*this is a work of nonfiction as told to me by my mother based on actual events that she witnessed and experienced firsthand
My mother told me a story about my grandmother's experience with menopause recently.
When my mother was younger, she accompanied my grandmother to all her doctor's appointments to serve both as emotional support and as a translator. My grandmother was born in the United States, but she spent her childhood and early adult years in Europe, so English was her second language. Doctor appointments made my grandmother so anxious that she couldn't remember how to speak English at all.
My mother translated for my grandmother as she expressed her concern about her imminent menopause to her doctor. My grandmother was terrified. She had heard terrible things about going through menopause, and she wanted to know whether the things she'd heard were true.
"Oh, yes," the doctor responded. "Everything you heard is true. Menopause causes women terrible suffering. It's so awful that even your toenails will hurt.

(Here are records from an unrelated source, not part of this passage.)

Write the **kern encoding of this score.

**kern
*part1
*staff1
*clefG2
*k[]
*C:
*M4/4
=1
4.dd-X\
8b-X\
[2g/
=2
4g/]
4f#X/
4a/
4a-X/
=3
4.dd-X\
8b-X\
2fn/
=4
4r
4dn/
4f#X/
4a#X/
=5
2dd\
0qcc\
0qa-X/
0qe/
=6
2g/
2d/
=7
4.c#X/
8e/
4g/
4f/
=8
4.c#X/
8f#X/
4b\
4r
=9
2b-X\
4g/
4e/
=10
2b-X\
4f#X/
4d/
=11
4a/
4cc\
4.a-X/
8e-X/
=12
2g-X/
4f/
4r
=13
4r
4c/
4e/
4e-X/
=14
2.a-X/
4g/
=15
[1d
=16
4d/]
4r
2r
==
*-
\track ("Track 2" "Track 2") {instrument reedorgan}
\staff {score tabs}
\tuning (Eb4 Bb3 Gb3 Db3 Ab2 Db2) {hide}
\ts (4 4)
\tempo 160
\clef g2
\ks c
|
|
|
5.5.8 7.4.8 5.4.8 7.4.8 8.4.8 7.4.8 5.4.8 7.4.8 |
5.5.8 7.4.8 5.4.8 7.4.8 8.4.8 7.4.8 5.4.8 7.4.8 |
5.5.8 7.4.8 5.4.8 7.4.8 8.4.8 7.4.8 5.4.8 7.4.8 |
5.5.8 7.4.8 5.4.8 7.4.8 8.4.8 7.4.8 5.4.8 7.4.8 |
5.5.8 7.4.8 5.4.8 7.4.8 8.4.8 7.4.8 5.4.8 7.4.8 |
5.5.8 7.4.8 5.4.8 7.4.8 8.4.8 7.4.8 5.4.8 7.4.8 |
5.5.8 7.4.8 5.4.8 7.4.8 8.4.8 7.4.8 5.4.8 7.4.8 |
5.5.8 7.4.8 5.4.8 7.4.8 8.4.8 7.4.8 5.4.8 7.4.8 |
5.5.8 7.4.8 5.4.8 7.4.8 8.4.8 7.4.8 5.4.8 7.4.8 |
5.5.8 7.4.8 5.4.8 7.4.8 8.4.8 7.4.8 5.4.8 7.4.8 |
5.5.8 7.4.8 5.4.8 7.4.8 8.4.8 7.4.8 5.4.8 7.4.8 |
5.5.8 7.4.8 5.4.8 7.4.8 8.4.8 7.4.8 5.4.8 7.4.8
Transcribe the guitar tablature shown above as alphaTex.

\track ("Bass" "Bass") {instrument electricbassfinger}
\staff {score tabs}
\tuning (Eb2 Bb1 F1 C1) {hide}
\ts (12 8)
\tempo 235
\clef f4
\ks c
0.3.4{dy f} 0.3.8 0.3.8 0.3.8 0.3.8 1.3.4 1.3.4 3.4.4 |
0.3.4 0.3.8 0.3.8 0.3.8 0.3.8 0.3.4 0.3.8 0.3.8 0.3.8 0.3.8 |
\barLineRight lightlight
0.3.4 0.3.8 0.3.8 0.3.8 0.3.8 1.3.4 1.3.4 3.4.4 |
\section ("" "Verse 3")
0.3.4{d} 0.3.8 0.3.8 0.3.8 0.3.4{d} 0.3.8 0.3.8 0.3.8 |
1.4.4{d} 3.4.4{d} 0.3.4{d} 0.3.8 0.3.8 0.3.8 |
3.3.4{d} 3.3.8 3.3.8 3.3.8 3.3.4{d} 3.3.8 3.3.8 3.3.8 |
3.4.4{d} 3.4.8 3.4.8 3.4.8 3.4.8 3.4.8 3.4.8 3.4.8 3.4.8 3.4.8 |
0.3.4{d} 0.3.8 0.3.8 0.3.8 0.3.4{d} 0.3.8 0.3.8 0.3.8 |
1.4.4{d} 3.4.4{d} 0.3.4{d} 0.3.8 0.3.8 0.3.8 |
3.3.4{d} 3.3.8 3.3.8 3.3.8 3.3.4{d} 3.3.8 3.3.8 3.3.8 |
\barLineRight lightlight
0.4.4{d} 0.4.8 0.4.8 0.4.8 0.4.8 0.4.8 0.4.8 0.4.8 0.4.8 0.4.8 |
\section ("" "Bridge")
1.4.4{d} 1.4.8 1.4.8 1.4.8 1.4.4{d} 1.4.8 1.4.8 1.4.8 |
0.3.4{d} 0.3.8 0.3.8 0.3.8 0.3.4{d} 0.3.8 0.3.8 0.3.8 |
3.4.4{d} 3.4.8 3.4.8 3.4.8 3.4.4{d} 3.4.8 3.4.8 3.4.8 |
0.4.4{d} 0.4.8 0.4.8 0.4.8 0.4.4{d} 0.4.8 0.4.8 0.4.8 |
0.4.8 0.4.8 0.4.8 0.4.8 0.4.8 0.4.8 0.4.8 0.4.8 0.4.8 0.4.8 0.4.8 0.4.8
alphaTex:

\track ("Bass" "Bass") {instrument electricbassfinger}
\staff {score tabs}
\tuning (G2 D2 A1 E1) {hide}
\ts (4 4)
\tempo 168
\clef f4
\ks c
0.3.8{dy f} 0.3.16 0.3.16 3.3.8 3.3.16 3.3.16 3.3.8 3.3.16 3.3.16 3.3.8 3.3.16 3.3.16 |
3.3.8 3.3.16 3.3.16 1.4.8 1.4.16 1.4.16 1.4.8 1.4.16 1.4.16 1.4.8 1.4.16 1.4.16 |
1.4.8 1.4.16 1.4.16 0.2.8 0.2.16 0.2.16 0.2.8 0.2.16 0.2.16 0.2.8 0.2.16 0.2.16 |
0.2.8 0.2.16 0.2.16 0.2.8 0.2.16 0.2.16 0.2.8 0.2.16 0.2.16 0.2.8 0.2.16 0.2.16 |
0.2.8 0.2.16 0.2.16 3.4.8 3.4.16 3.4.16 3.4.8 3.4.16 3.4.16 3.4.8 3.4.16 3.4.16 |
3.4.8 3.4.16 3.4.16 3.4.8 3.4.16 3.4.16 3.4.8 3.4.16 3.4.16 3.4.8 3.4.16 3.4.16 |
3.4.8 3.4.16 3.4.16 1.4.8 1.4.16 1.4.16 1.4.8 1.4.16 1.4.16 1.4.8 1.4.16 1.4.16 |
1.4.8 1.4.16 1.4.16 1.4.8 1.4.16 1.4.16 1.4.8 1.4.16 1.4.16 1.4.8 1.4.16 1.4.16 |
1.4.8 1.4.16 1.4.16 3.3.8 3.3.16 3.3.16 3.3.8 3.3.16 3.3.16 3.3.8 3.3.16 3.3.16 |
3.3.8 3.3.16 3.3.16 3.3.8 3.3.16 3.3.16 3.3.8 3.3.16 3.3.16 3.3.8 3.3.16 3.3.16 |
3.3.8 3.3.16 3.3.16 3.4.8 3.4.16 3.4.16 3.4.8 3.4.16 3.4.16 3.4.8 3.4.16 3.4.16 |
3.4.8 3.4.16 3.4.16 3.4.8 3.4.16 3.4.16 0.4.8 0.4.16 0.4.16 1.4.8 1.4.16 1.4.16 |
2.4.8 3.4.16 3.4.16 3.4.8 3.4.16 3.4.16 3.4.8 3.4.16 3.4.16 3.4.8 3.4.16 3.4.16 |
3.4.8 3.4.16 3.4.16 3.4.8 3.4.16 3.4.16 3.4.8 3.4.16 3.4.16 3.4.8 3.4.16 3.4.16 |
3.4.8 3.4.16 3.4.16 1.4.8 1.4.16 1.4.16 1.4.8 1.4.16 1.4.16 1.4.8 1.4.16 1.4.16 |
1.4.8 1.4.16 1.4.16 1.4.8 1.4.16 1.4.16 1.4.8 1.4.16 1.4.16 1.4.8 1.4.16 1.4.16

"Menopause is the worst thing ever."
My grandmother was strangely comforted by the doctor's lie. She felt like her concerns had been heard.
On the other hand, my mother was horrified. Surely, it couldn't be that bad, she thought.
My grandmother went through menopause. Although it was awful, and she found many reasons to complain about it, she never experienced the pain in her toenails that her doctor had predicted. She considered herself lucky.
Years later at another appointment with the same doctor, my mother pulled him aside and asked him about it. "Why did you tell my mother that menopause would make her toenails hurt?" my mother asked.
The doctor laughed. "I made that up," he confessed. "Older women like to complain, and they like doctors to acknowledge their suffering. So I always tell women that, and they love it." He shrugged. "It makes them feel better."
My mother didn't question him further, but she never forgot his words or his lies.
Was it medical gaslighting or empathy when the doctor told my grandmother menopause would be the worst thing ever?
Not taking her concerns seriously enough to answer her honestly and with authority could qualify it as gaslighting. Is it gaslighting if she gaslighted herself into believing things about menopause were untrue, and he simply agreed with her?
He misled her in matters of her health, but I'm not sure if it rises to the level of medical malpractice.
Yet this doctor, a man and medical professional, believed he was doing my grandmother a favor by lying to her. He seemed to believe he was showing empathy by agreeing with her doom-and-gloom outlook of menopause and even adding a little doom and gloom of his own in the form of warning her that her toenails would ache.
This happened many decades ago. While I hope expressing empathy is still a part of any doctor's patient care routine, I hope equally that giving false agreement, lying, or exaggerating to make a patient feel better is not.
My grandmother needed honest and accurate medical advice. Instead, she got disingenuousness and misinformation in the guise of empathy.
I still don't understand how it could make a patient feel better by telling her she would feel worse, but in my grandmother's case, it did work.